After sorting through those amendments and voting most of them down, council members closed the book on months of debate by approving the expanded smoking ordinance that now includes bars, not just restaurants. Exempted from the rules are cigar bars, outdoor restaurant patios, certain rooms at the convention center, limited hotel rooms and private meeting facilities. Before the vote, councilmember Adrian Garcia wondered why it's okay to smoke in some places, but not others.
"We're debating an ordinance that admits that smoking and second hand smoke is kind of bad because we're saying to some bars that to allow smoking, you are killing your patrons and you are killing your employees. But to other bars, we are saying that because it is in your business plan to kill your employees and to kill your patrons, that they're exempt from the ban."
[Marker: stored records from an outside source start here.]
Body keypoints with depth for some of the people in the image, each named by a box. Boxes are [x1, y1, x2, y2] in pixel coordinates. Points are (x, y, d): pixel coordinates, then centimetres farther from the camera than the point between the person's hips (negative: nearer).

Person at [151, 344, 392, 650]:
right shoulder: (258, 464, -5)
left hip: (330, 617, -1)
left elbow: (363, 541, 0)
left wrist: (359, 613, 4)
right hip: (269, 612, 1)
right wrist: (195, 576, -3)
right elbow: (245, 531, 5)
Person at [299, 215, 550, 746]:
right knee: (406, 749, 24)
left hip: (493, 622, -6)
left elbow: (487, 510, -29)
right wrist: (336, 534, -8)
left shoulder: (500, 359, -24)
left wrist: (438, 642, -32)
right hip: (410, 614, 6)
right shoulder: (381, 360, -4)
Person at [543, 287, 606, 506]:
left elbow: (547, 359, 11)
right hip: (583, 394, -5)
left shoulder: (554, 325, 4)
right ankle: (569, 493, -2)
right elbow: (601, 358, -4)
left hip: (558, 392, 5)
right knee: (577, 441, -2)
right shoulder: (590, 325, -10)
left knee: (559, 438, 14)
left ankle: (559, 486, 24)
Michael Berry was one of two councilmembers to vote against the expanded smoking rules and says it's another example of government intrusion.
,em>"I would say for those busy-bodies who love big government this is a celebration for them. They get to regulate more of people's lives and people are left with fewer liberties today so I guess for those busy bodies that love to regulate, this is a great victory for them."
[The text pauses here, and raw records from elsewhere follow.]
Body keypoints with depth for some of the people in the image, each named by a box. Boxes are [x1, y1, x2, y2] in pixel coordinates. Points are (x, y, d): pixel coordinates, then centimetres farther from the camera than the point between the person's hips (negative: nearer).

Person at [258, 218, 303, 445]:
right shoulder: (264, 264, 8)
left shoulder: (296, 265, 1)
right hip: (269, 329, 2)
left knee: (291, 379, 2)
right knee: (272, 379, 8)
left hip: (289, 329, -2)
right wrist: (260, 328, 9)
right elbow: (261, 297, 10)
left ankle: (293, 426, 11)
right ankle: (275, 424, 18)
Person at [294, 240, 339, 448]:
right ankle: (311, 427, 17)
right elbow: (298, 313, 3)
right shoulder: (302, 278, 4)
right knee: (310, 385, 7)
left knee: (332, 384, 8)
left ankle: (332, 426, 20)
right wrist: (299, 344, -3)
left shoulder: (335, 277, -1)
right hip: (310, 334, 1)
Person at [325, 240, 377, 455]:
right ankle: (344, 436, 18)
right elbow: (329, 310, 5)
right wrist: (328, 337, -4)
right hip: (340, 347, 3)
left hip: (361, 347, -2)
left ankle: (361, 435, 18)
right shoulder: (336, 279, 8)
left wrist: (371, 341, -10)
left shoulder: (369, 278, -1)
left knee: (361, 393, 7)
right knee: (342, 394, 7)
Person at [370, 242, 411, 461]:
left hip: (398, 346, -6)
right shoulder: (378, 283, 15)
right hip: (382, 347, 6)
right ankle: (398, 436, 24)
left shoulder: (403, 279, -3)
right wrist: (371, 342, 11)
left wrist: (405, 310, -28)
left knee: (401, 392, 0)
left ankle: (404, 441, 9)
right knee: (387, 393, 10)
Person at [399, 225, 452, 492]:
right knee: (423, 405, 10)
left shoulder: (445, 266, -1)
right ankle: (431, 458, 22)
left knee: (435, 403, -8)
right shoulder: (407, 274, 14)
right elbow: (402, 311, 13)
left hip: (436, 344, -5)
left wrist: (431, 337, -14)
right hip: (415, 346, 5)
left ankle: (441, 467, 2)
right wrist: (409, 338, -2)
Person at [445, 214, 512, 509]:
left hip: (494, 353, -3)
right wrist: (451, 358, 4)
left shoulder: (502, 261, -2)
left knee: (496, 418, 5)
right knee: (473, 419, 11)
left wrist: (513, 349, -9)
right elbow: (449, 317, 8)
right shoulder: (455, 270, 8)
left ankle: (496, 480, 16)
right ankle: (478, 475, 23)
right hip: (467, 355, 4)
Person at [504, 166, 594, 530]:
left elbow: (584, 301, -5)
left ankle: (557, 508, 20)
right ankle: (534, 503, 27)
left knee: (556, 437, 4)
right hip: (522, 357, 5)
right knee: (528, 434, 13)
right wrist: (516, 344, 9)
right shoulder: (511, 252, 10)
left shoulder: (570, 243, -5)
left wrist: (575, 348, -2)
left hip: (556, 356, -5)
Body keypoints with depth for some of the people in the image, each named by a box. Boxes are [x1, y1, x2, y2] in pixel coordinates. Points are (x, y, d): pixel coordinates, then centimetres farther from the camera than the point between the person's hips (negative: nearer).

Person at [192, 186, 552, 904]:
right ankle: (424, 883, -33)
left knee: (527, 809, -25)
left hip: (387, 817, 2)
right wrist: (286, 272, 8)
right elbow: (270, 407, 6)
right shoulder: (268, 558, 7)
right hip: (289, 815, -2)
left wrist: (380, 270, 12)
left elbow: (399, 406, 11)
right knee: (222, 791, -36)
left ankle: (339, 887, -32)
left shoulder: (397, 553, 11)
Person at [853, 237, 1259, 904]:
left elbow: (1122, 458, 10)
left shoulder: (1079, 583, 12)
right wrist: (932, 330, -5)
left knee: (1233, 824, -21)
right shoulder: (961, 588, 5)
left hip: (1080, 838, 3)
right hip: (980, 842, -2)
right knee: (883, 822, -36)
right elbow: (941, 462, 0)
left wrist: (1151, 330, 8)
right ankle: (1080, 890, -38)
But supporters of the tougher ordinance say it's about public health and sparing non-smokers, including workers at bars, from second-hand smoke. Melinda Little is with the American Cancer Society.
"This is a great day for us, it's a great day for public health in Houston. We're very excited that this happened. It's something that we've been working a long time for. We expect that this ordinance is going to protect most of the workers in the city of Houston and is going to make public health much stronger here."
For some, like bar owner Mary Price, the new rules are much more personal. She runs the Crazy Frog Saloon on the north side near the city limits.
"As far as I'm concerned, they just put me out of business. I've never been so mad in my whole entire life. It's just totally undemocratic. How come cigar bars, they already admit that's where they go, it's fine to smoke. How come everyplace they get to pick. I mean, what about all of us small businesses."
There are conflicting numbers on how much bars in other cities with similar smoking rules have been affected. The new rules in Houston don't take effect until September of next year.